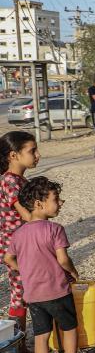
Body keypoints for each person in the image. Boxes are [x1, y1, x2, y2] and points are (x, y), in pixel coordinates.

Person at [5, 177, 92, 353]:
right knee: (69, 328)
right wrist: (73, 271)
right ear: (39, 204)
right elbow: (63, 260)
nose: (60, 202)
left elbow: (8, 258)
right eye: (56, 198)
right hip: (58, 291)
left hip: (33, 295)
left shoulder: (18, 234)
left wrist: (25, 270)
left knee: (41, 336)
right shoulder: (55, 229)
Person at [0, 131, 37, 339]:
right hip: (16, 249)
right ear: (13, 155)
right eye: (32, 151)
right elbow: (28, 216)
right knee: (19, 296)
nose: (38, 155)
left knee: (23, 294)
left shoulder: (18, 179)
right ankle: (17, 347)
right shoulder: (10, 181)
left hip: (23, 245)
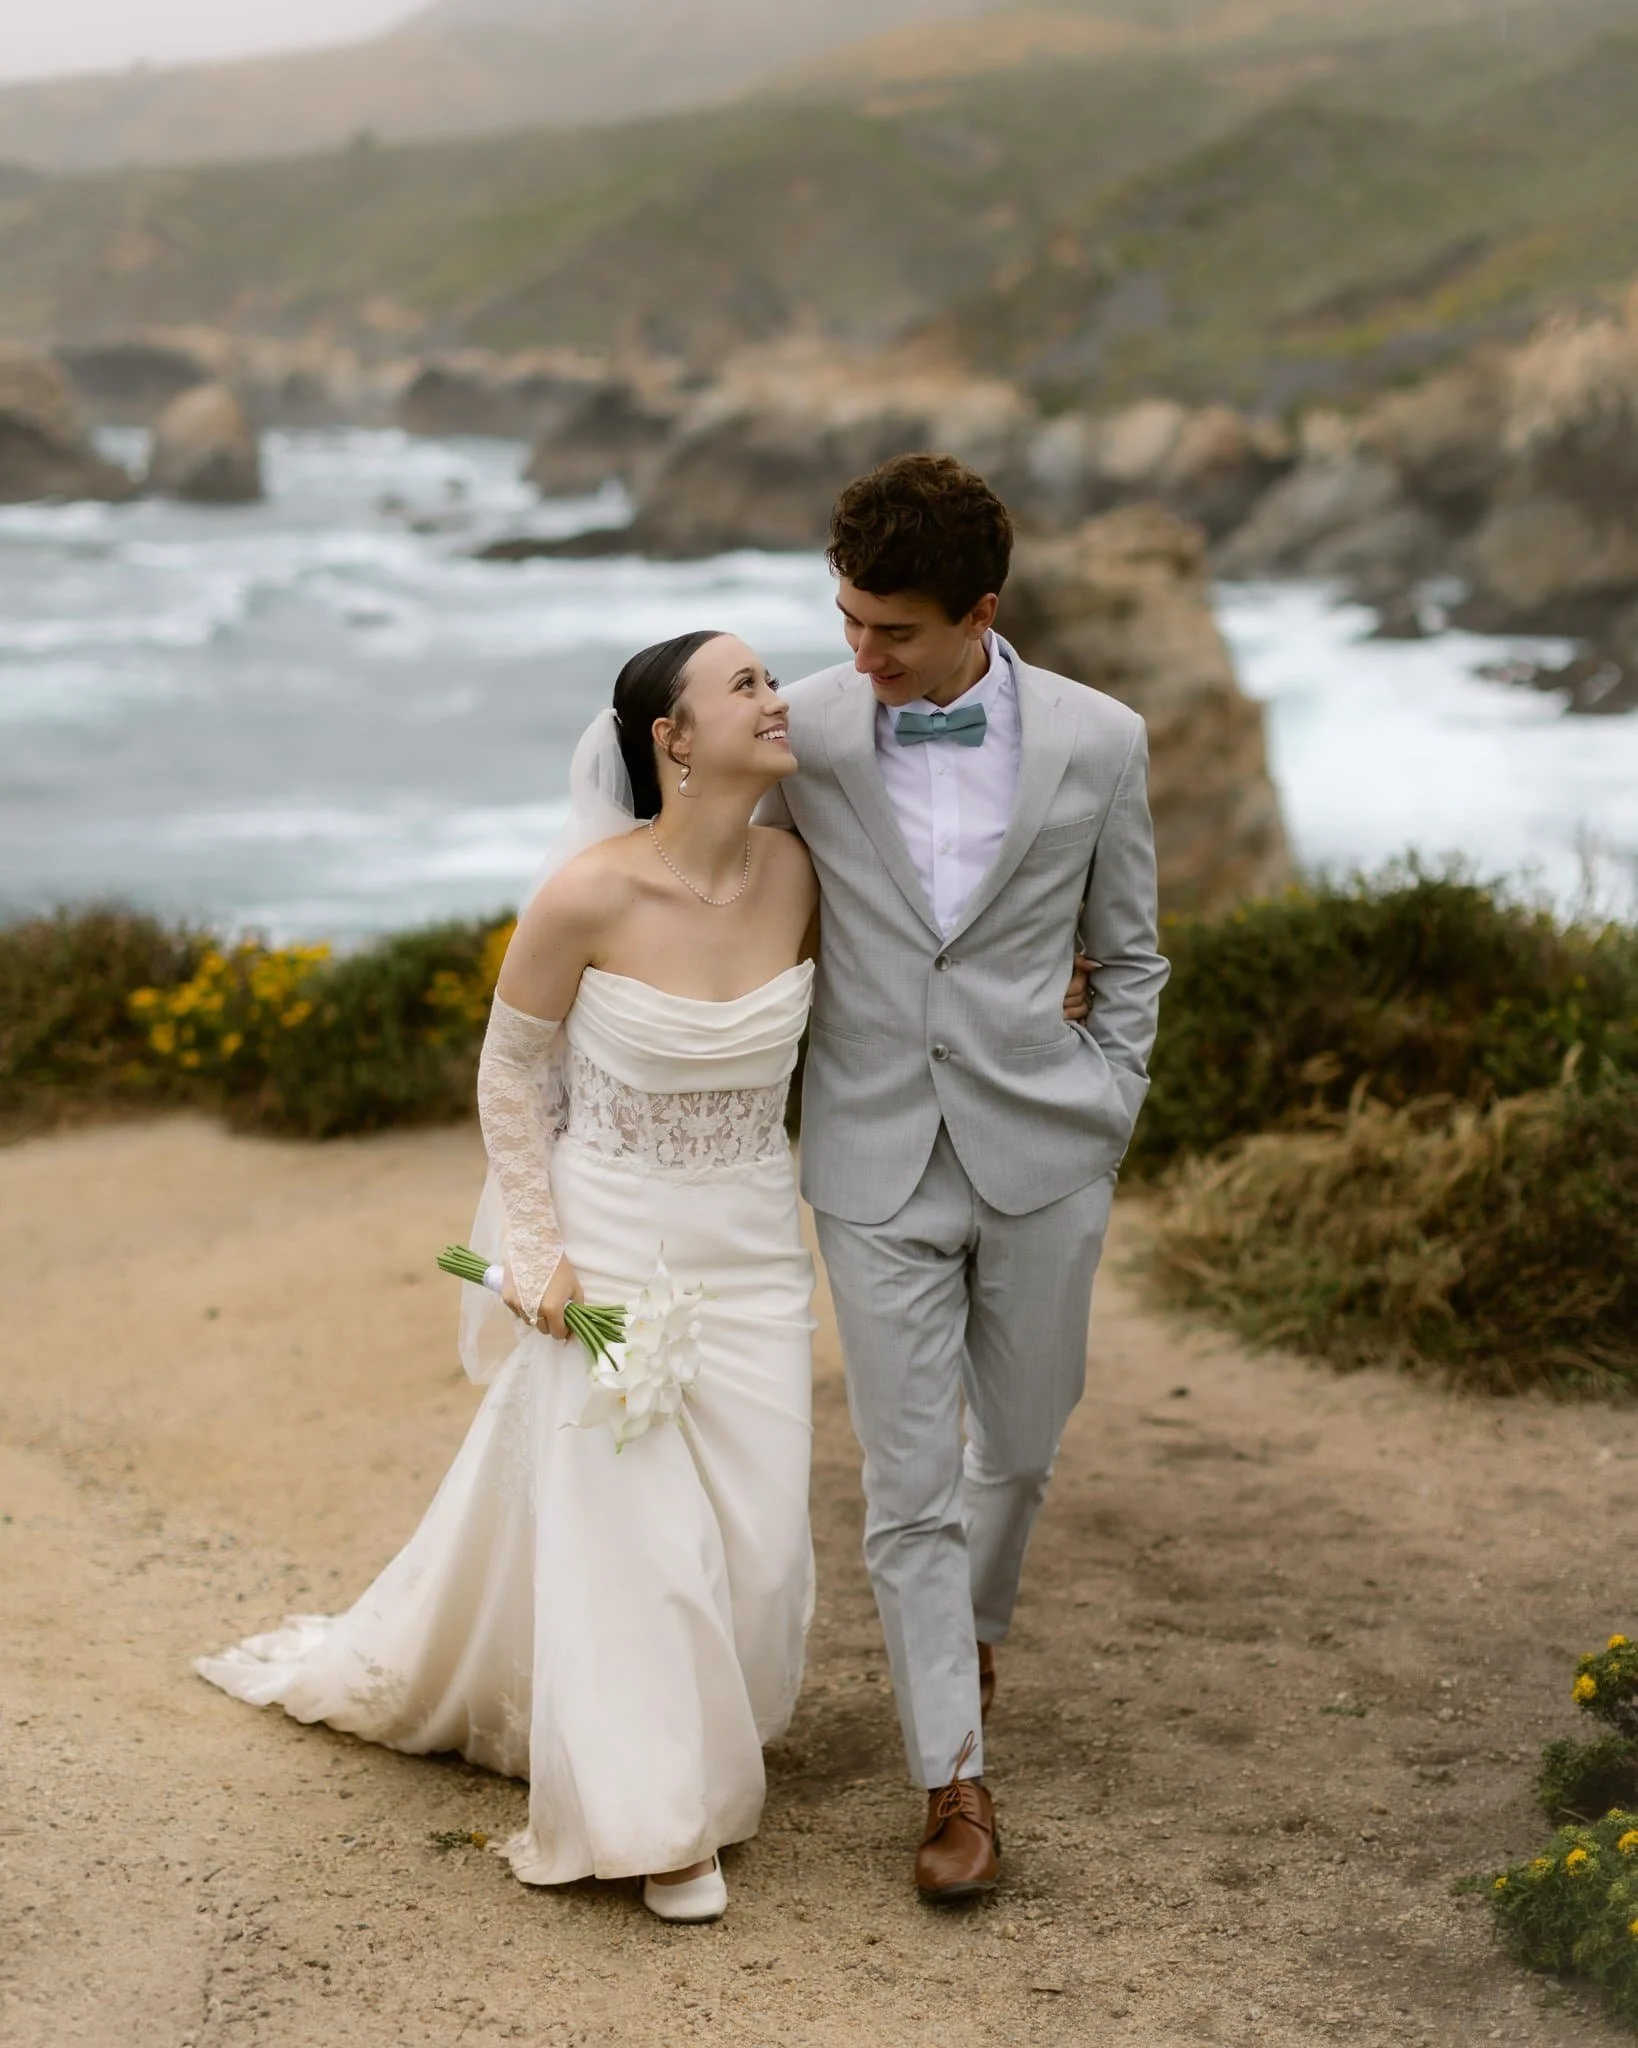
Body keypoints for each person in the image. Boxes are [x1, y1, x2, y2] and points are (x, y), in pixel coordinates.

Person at [196, 629, 821, 1925]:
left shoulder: (800, 875)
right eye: (747, 684)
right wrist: (534, 1251)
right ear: (675, 739)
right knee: (633, 1536)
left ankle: (670, 1735)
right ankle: (655, 1823)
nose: (777, 698)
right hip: (613, 1243)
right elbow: (509, 1077)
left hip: (756, 1247)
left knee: (756, 1551)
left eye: (771, 679)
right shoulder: (584, 896)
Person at [761, 453, 1168, 1902]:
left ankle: (973, 1620)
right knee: (905, 1480)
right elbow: (713, 882)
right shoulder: (794, 727)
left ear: (979, 611)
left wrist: (1106, 1102)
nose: (858, 653)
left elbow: (1129, 950)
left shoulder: (1100, 738)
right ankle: (952, 1775)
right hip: (869, 1156)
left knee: (1025, 1436)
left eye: (893, 632)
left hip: (1044, 1148)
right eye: (847, 619)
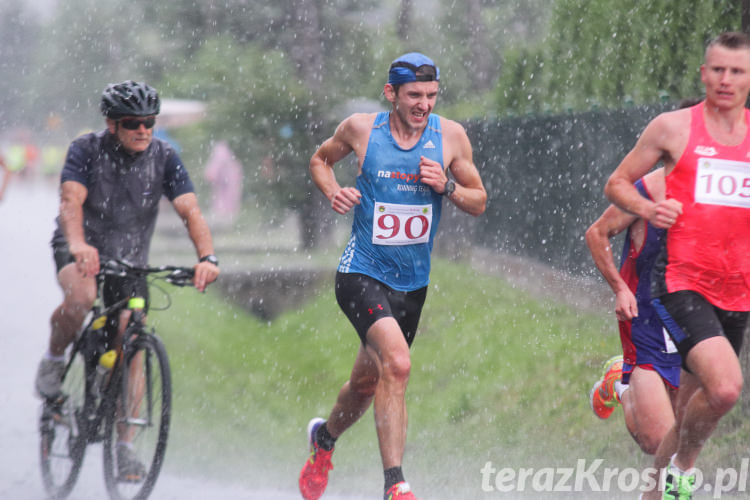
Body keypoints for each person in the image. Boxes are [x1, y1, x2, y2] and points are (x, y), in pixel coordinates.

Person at [299, 53, 486, 500]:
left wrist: (446, 186)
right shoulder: (362, 129)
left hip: (411, 284)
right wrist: (334, 192)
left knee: (366, 383)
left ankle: (323, 440)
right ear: (392, 94)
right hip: (361, 271)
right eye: (414, 96)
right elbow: (319, 160)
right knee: (397, 365)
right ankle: (395, 484)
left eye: (431, 96)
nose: (424, 105)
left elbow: (479, 200)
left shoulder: (451, 137)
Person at [34, 80, 220, 479]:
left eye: (149, 122)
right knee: (82, 297)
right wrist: (81, 244)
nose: (143, 130)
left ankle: (125, 447)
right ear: (112, 123)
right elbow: (71, 201)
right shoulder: (86, 150)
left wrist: (207, 258)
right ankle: (52, 364)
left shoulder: (165, 156)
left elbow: (190, 211)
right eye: (133, 122)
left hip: (130, 257)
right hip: (78, 245)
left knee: (131, 339)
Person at [604, 32, 750, 499]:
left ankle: (655, 492)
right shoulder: (673, 128)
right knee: (725, 389)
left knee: (688, 409)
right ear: (703, 73)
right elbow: (617, 183)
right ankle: (683, 471)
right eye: (718, 70)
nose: (726, 80)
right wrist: (647, 210)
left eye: (737, 71)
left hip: (738, 291)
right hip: (682, 283)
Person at [586, 167, 680, 457]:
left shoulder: (731, 189)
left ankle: (620, 385)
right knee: (657, 441)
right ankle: (623, 386)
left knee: (681, 433)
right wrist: (620, 289)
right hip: (646, 319)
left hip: (693, 320)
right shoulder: (654, 187)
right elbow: (597, 233)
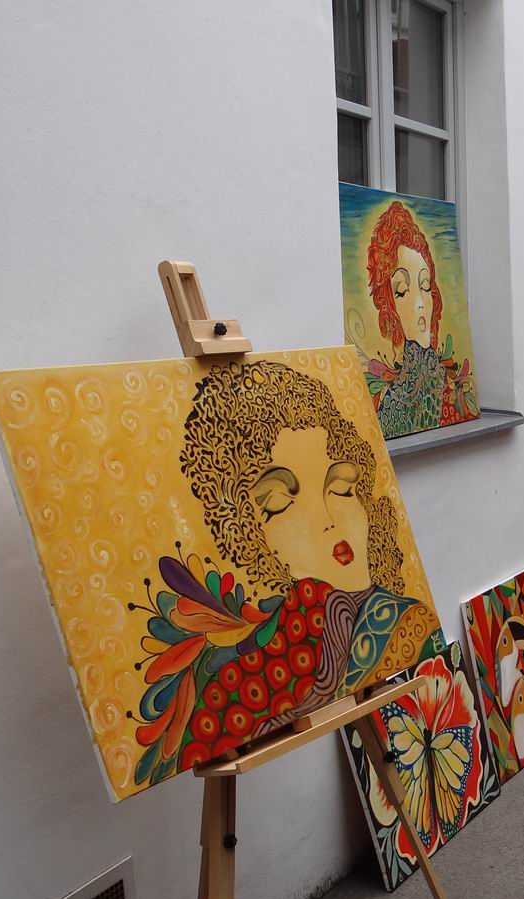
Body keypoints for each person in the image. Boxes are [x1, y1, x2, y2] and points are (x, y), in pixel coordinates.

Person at [134, 360, 448, 782]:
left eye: (342, 489)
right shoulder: (242, 672)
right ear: (248, 534)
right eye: (282, 503)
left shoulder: (408, 624)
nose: (328, 520)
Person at [366, 200, 480, 436]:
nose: (420, 302)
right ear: (388, 307)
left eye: (425, 286)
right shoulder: (391, 406)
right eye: (401, 290)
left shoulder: (452, 389)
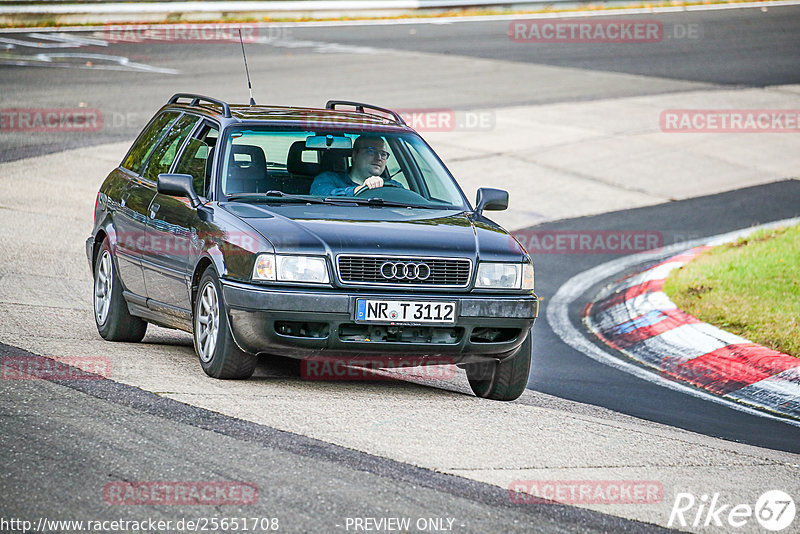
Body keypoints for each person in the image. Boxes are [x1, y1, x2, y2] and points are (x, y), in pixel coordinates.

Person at [310, 135, 402, 197]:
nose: (379, 158)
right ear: (355, 155)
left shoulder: (393, 187)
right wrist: (360, 190)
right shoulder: (328, 178)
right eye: (371, 151)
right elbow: (320, 196)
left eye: (383, 154)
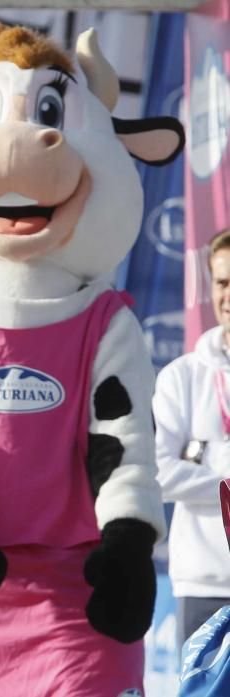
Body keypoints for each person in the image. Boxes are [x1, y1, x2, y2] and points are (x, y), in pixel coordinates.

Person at [154, 227, 230, 650]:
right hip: (204, 581)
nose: (228, 295)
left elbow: (180, 467)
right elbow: (162, 472)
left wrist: (203, 455)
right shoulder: (181, 376)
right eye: (222, 282)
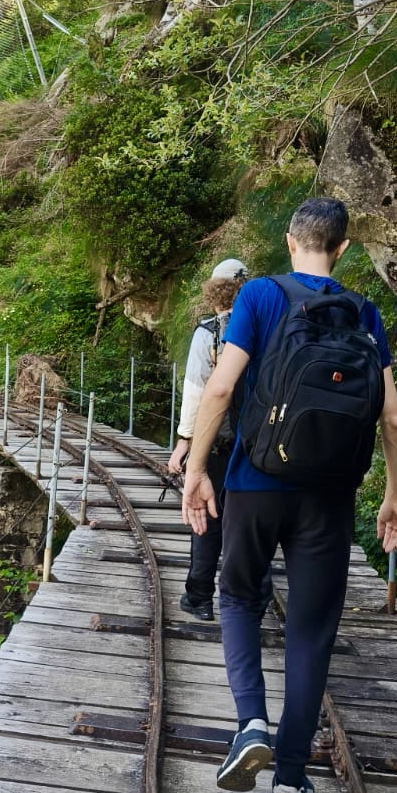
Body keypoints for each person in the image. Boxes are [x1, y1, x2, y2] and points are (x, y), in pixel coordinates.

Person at [181, 197, 397, 793]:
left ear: (289, 241)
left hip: (256, 481)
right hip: (330, 496)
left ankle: (249, 721)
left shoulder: (256, 297)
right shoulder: (364, 311)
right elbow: (392, 416)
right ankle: (288, 784)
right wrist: (395, 494)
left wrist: (197, 470)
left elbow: (222, 387)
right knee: (311, 635)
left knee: (237, 597)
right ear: (341, 248)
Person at [168, 257, 249, 622]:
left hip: (215, 444)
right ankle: (245, 602)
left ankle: (198, 597)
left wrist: (185, 442)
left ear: (215, 292)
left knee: (206, 517)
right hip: (258, 445)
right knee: (246, 522)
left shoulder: (209, 333)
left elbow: (196, 392)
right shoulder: (269, 326)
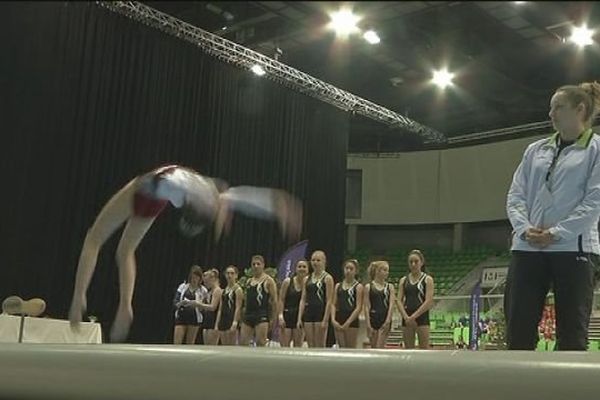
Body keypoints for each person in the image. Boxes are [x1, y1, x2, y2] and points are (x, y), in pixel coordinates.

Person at [68, 164, 302, 342]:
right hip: (159, 196)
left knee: (94, 238)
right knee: (125, 250)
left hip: (149, 187)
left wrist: (274, 203)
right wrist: (275, 204)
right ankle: (125, 305)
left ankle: (80, 296)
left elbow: (182, 181)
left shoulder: (201, 192)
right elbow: (243, 198)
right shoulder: (214, 196)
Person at [505, 81, 600, 350]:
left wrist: (557, 233)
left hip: (573, 248)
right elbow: (516, 195)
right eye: (550, 108)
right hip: (527, 247)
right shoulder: (535, 150)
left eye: (558, 107)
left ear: (579, 109)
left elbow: (595, 200)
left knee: (572, 333)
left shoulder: (596, 150)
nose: (551, 114)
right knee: (518, 328)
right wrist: (524, 228)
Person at [396, 250, 434, 350]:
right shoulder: (403, 280)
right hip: (407, 317)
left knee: (424, 349)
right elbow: (398, 300)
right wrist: (406, 317)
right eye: (411, 262)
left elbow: (428, 301)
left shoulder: (427, 279)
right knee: (408, 349)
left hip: (422, 317)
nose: (413, 264)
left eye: (416, 261)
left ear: (421, 262)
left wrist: (413, 317)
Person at [297, 250, 334, 348]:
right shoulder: (306, 279)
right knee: (310, 344)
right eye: (313, 260)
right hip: (309, 312)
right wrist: (299, 317)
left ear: (324, 262)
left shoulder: (327, 278)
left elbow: (329, 300)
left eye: (318, 260)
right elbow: (303, 299)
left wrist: (325, 319)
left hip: (320, 313)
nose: (315, 262)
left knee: (320, 345)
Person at [240, 255, 278, 347]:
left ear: (263, 265)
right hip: (248, 314)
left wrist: (273, 319)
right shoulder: (249, 281)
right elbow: (246, 300)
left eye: (258, 264)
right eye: (253, 264)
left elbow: (274, 301)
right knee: (243, 343)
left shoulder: (268, 281)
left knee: (261, 342)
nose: (256, 266)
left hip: (261, 315)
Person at [331, 259, 363, 348]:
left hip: (351, 319)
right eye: (346, 268)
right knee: (341, 347)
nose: (348, 271)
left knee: (350, 348)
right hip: (339, 318)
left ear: (356, 271)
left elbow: (358, 307)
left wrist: (348, 322)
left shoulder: (358, 287)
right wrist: (333, 320)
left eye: (351, 269)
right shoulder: (338, 286)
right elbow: (333, 304)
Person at [172, 265, 208, 344]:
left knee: (190, 343)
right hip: (182, 315)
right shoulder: (183, 287)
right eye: (193, 277)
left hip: (194, 318)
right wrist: (181, 303)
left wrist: (198, 304)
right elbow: (175, 302)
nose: (194, 279)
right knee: (177, 342)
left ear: (200, 278)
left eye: (197, 277)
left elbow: (205, 307)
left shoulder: (203, 290)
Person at [277, 259, 309, 347]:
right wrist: (280, 315)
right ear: (295, 269)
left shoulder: (309, 284)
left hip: (300, 317)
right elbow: (281, 299)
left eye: (304, 267)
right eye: (299, 267)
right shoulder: (287, 282)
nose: (301, 269)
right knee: (284, 346)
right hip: (287, 315)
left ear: (308, 270)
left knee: (298, 346)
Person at [363, 261, 395, 349]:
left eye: (387, 270)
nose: (387, 273)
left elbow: (391, 305)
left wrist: (388, 320)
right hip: (373, 318)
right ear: (377, 271)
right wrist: (368, 324)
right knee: (374, 347)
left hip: (384, 318)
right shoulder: (368, 287)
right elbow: (366, 306)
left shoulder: (390, 287)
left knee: (381, 347)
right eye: (384, 270)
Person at [216, 265, 243, 345]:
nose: (229, 275)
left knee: (231, 346)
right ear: (225, 275)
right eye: (227, 273)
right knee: (224, 345)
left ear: (236, 275)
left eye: (232, 273)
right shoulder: (224, 291)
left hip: (231, 319)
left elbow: (238, 307)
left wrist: (235, 322)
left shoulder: (238, 290)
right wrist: (217, 323)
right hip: (223, 319)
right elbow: (220, 308)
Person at [198, 269, 222, 345]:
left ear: (213, 279)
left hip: (213, 321)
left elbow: (213, 307)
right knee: (206, 346)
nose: (205, 284)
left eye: (207, 282)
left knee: (212, 346)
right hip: (207, 320)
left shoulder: (217, 290)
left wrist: (198, 304)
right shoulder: (209, 291)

===============

**GOAL OF THE EXERCISE**
Exactly the lines above from the one with "right ear: (112, 123)" to the one with "right hip: (78, 245)", both included, are to be quoted; leave the rest out.

**SOLUTION**
right ear: (112, 123)
right elbow: (71, 201)
right shoulder: (86, 150)
left wrist: (207, 258)
right ankle: (52, 364)
left shoulder: (165, 156)
left elbow: (190, 211)
right eye: (133, 122)
left hip: (130, 257)
right hip: (78, 245)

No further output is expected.